Crafting a persuasive message is something that humans have been doing for a very long time. Short, unique but easy to understand words, images and keeping the number of topics to a minimum are all decent techniques to transmit a persuasive message.

But fear is like a nuclear bomb. It explodes back thousands of years to a wind swept prairie, where a pack of wolves are encircling your forefathers, gibbering and dripping with saliva. Fear has served us well because it has kept us alive. We remember wolves nipping at our heels, the adrenaline tattooed it onto our brains and we live to fight another day. Fear is also inescapable when it comes to modern, persuasive messages, whether it is the steady stream of covid headlines that we doomscroll or adverts where famous people shame us for not investing in crypto.

Hot (scary) takes

Jordan Peterson often uses negative motivators like fear and social exclusion to drill home his points. I’m picking on Jordan not because he’s a particularly bad offender but because he’s a figure often in the news sharing thoughts and ideas (although most of them are garbled garbage). In conversation with Joe Rogan, they unpack the concept of retiring on tropical island’. His underlying point is true, we should think carefully about what we want our life to look like. We shouldn’t blindly take cues from a Corona billboard. But all too quickly, Jordan throws a number of shameful, fear inducing barbs. If you don’t heed his advice, you’ll be this pathetic, sunburned, fat, unhappy, hungover…cirrhotic. It’s this 16 year old (boy’s) vision of paradise and it (won’t) work out.”

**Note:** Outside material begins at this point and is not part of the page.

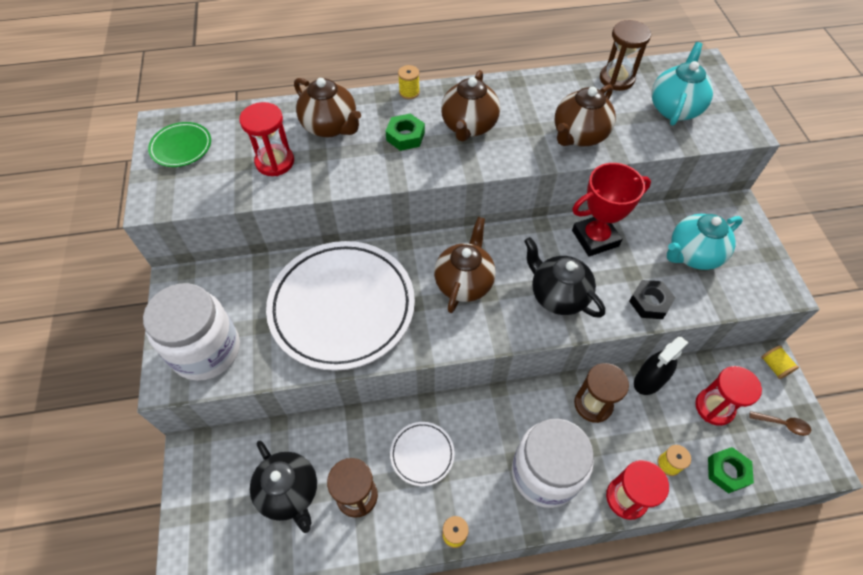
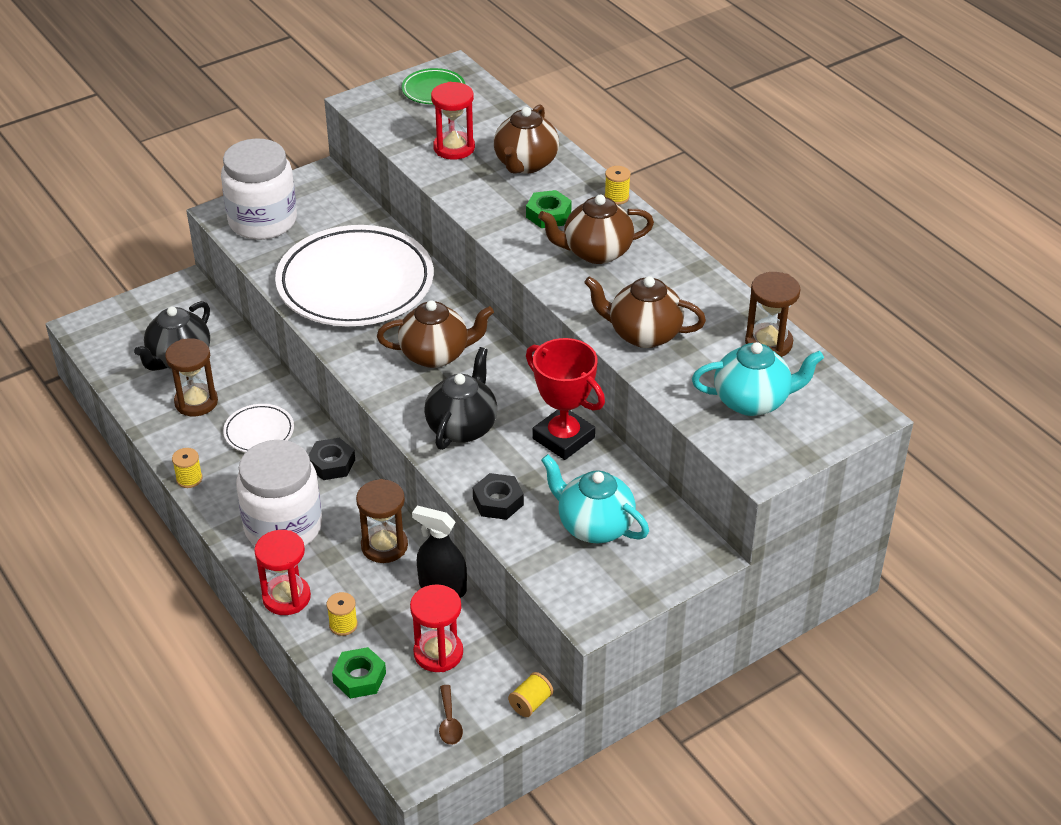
camera: 65 degrees right, 15 degrees down
(486, 410) = (331, 464): none -> black nut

When he’s persuading young people on the importance of writing, Jordan moves swiftly from general advice to warnings of death. If you don’t think carefully about important issues, your life will be nasty, brutish and short”. Writing will help you understand other writers, preventing you from falling prey to foolish fads and whims and ideologies, which can range in their danger from trivial to mortal.” And finally, if you don’t learn to write, your life will be harder, at the bottom of the dominance hierarchies that you will inevitably inhabit, and you will get old fast.” Death, pain and social exclusion. He’s going all in.

It’s over the top, fearful and negative, but it’s important to consider Jordan’s primary audience: Young, often rudderless men with short attention spans. If he can scare someone to write maybe that’s a net positive?

The backfire effect

We read and listen to these messages because we are attracted and attuned to threats’ (like wolves), but we usually end up getting depressed and anxious and disconnected.” It’s not even clear that these sorts of messages are effective. We know that when we present people with ideas that rock their beliefs people will reject this evidence, and strengthen their support for their original stance.

Conjuring positive imagery, a super power” or magic” or at the very least providing a solution” can be healthier options.

Fear is everywhere these days, and it’s still a powerful motivator. But too much fear isn’t a call to action, it just makes people scared.